Exercise:
Copy out the lines below word for word, leaving out the pictures.

Data to process:
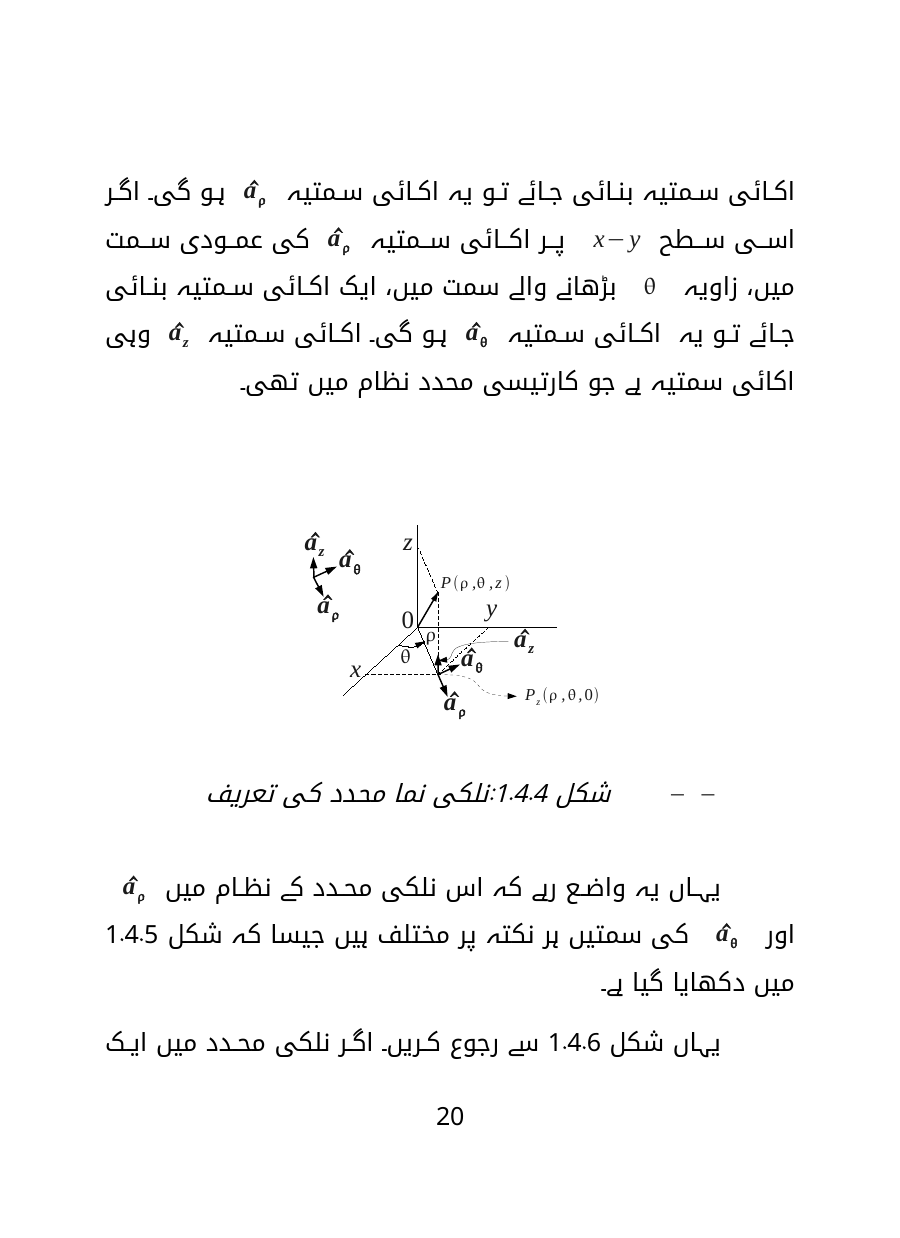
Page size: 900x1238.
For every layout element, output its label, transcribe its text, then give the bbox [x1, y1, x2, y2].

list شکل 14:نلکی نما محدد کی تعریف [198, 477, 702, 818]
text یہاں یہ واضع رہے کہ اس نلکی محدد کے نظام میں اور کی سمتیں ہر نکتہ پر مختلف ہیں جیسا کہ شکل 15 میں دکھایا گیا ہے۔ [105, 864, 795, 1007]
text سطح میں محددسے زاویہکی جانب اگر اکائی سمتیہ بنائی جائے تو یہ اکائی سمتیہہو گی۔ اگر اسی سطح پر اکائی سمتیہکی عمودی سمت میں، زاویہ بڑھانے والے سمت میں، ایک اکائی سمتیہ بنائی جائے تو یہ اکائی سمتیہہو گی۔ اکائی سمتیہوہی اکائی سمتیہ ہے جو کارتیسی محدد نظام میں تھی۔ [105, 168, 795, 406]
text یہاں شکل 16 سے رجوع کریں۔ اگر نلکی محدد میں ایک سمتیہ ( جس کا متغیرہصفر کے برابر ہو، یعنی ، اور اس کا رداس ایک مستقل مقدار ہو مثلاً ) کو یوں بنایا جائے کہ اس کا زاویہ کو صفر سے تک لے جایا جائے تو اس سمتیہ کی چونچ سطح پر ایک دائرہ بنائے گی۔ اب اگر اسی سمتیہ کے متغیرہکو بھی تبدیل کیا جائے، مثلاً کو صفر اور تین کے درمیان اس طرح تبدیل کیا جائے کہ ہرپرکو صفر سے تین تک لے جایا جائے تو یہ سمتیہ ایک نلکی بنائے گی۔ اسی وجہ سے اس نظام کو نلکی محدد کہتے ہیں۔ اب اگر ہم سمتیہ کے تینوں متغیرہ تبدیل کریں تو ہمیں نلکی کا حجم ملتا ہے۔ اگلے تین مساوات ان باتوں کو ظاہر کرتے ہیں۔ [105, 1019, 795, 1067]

Correct answer:
Page size: 900x1238.
For every layout element, output its label, transcribe its text, then give the bbox [x1, y1, x2, y2].

list شکل 14:نلکی نما محدد کی تعریف [198, 477, 702, 818]
text یہاں یہ واضع رہے کہ اس نلکی محدد کے نظام میں اور کی سمتیں ہر نکتہ پر مختلف ہیں جیسا کہ شکل 15 میں دکھایا گیا ہے۔ [105, 864, 795, 1007]
text سطح میں محددسے زاویہکی جانب اگر اکائی سمتیہ بنائی جائے تو یہ اکائی سمتیہہو گی۔ اگر اسی سطح پر اکائی سمتیہکی عمودی سمت میں، زاویہ بڑھانے والے سمت میں، ایک اکائی سمتیہ بنائی جائے تو یہ اکائی سمتیہہو گی۔ اکائی سمتیہوہی اکائی سمتیہ ہے جو کارتیسی محدد نظام میں تھی۔ [105, 168, 795, 406]
text یہاں شکل 16 سے رجوع کریں۔ اگر نلکی محدد میں ایک سمتیہ ( جس کا متغیرہصفر کے برابر ہو، یعنی ، اور اس کا رداس ایک مستقل مقدار ہو مثلاً ) کو یوں بنایا جائے کہ اس کا زاویہ کو صفر سے تک لے جایا جائے تو اس سمتیہ کی چونچ سطح پر ایک دائرہ بنائے گی۔ اب اگر اسی سمتیہ کے متغیرہکو بھی تبدیل کیا جائے، مثلاً کو صفر اور تین کے درمیان اس طرح تبدیل کیا جائے کہ ہرپرکو صفر سے تین تک لے جایا جائے تو یہ سمتیہ ایک نلکی بنائے گی۔ اسی وجہ سے اس نظام کو نلکی محدد کہتے ہیں۔ اب اگر ہم سمتیہ کے تینوں متغیرہ تبدیل کریں تو ہمیں نلکی کا حجم ملتا ہے۔ اگلے تین مساوات ان باتوں کو ظاہر کرتے ہیں۔ [105, 1019, 795, 1067]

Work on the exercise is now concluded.